[Exercises]
**A)** Transcribe the passage on acting classes, starting with "Hearing is very" and going on through "to someone else.".
**B)** Pick up the passage on acting classes and public speaking after its last sentence and carry it forward.

[Passage for review]
···
How often do you really think about the way in which something comes out of your mouth?

In the classroom, teachers often stress content above context, body language, and delivery, and students have few opportunities to practice public speaking and presentation. While what you say is important, how you say things is often just as crucial, if not more so. People often lack confidence, polish, and consistency, making public speaking a daunting task with unpredictable results.

Like any other skill you wish to develop over time, this can be likened to going to the gym. If someone were to suggest that you could work out once and immediately have the physique of a bodybuilder, you would think she were crazy. The same goes for public speaking; it requires a set of muscles that need to be worked and regularly maintained. Many adults live in fear of being asked to speak before a group, but the importance of this skill in nearly any career suggests students should spend time developing a certain level of comfort with it. If not, they run the risk of cultivating a serious aversion to something that could serve them well throughout their whole lives.

It probably goes without saying, but acting classes heavily emphasize this skill set.

Acting allows students to practice their emotional range while experimenting with pitch, projection, cadence, and dramatics. On top of the value of experimentation in general, there is little immediate risk in the context of a class: this isn’t a presentation that’s getting graded after one go. Actors rehearse and rehearse, and this is true in class, too. Rehearsal allows students to get closely connected with a text, which in turn helps them to speak with sincerity and conviction. The best actors speak with this sense of honesty — and they truly believe their words — much like the best public speakers.

2. Communication

You can always be a better listener. Droning college professors taught me that I would rather be thinking about what I was doing later in a given evening than the history of, well, anything. But in order to properly learn, engage with, and connect to others — in order to communicate effectively — active listening is integral.

Hearing is very different than listening. We hear ambient noise, voices, and music, but listening requires us to process and respond (rather than react). Our reactions are often driven by an agenda; what we say back to someone, regardless of what she has said or asked, may not depend very closely upon her words. Often, we’re more interested in planning what we’re going to say and in saying it than in responding earnestly in the moment to someone else.

Acting class requires that students learn how to listen. All Acting requires attention to cues, lines, and dialogue. In order to deliver your line, you have to listen for the one that precedes yours. Actors also need to be prepared to respond to changes in dialogue or delivery. If a castmate fumbles her line or alters her intensity or energy, you’ve got to be ready to follow up in a way that makes sense in a given context. Plus, there’s the fact that listening on screen has to appear genuine to the audience.

On top of serving the production on a superficial level, students need to be able to listen effectively and carefully in order to grasp instructions and concepts within short periods of time. Screen productions exist on a level of heightened reality — everything moves faster — and sharp communication skills are essential for success.
···
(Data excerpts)

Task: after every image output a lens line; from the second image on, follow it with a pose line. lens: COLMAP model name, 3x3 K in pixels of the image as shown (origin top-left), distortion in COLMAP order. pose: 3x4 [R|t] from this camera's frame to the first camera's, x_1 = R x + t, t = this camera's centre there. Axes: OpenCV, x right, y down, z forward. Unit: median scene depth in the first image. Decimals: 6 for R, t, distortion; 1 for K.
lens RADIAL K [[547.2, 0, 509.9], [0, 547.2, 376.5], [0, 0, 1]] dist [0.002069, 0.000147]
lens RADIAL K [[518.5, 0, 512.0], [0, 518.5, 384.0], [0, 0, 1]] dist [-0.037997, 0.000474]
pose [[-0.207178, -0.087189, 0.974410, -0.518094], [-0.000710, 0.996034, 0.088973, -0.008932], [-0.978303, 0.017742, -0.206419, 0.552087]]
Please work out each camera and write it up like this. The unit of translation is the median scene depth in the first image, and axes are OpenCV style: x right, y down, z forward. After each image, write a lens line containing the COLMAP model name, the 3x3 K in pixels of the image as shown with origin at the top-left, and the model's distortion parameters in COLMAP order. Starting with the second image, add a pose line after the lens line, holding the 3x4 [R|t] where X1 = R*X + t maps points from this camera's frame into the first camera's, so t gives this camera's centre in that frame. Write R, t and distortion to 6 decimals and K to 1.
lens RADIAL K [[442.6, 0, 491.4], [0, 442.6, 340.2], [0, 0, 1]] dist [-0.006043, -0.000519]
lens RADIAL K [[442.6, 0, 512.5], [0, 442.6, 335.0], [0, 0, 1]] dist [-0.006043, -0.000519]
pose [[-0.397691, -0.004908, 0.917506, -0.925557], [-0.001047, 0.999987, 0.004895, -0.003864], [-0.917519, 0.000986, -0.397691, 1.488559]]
···
[Results for each task]
**A)**
Hearing is very different than listening. We hear ambient noise, voices, and music, but listening requires us to process and respond (rather than react). Our reactions are often driven by an agenda; what we say back to someone, regardless of what she has said or asked, may not depend very closely upon her words. Often, we’re more interested in planning what we’re going to say and in saying it than in responding earnestly in the moment to someone else.

**B)**
3. Flexibility

Students who engage in brainstorming sessions often get stuck or fixated on a single idea. This problem continues into adulthood, and the most common solution is the hackneyed and unhelpful prompt, “Just think outside the box.” We ask people to do this all the time — but how is this skill taught in a concrete way?

Every good acting class will will include practice with improvisation. Improv in its purest sense is good conversation: effective and fast-paced listening and responding. Essentially, students are working with what they have at any given moment without being focused on a particular plot or outcome. While I covered some of this above in regard to listening, it’s worth connecting this to the idea of flexible thinking.

In the context of improvisation, rarely can you predict what other people are about to say. In order to be successful, you have to practice active listening. But sometimes, someone says or does something completely surprising. What happens next? Often, people freeze or get stuck, and that horrific crippling silence (which seems to last forever) ensues.

To a certain extent, acting classes can teach flexibility. As we’ve established, improv entails utter uncertainty as to what others will say. It exists in a reality with high stakes and a rapid pace. This training will help to cultivate and prime the nimbleness required to listen, process, and respond effectively. These skills connect directly to the ability to improvise in life, and think outside the box both in creative assignments and problem-solving exercises. And again, acting classes provide the opportunity for students to hone these abilities in a low-risk environment.

4. Kinesthetic Learning

Not everyone learns all subjects in the same way. Gone are the days of assuming every student can listen to a lecture, whether interesting or droning, and pick up the necessary information. Kinesthetic learning provides a way for some students to absorb information in an alternative format. Whether it’s learning how sentences work by manipulating notecards or learning how addition works by doing hopscotch, sitting at desks just doesn’t work for certain kids in certain contexts.

The possibilities of combining acting with kinesthetic learning are incredibly vast — acting out moments from history, dramatizing stories, and editing essays through improvisation, just to name a few. Movement and voice can be applied to any subject.

The ability to “put something on its feet” — in other words, getting something up and moving in an active way — can illustrate a student’s particular learning needs, her connection to the material, and her conceptual understanding. Plus, movement-based learning gets students out of their seats and out of their heads. Even if applied for a short period of time, it can bring energy and focus into nearly any classroom.

5. Confidence

Sometimes in life, it’s necessary to fake it until you make it. Acting is difficult and scary, but it comes with the knowledge that if you can perform in a public setting, you can do just about anything.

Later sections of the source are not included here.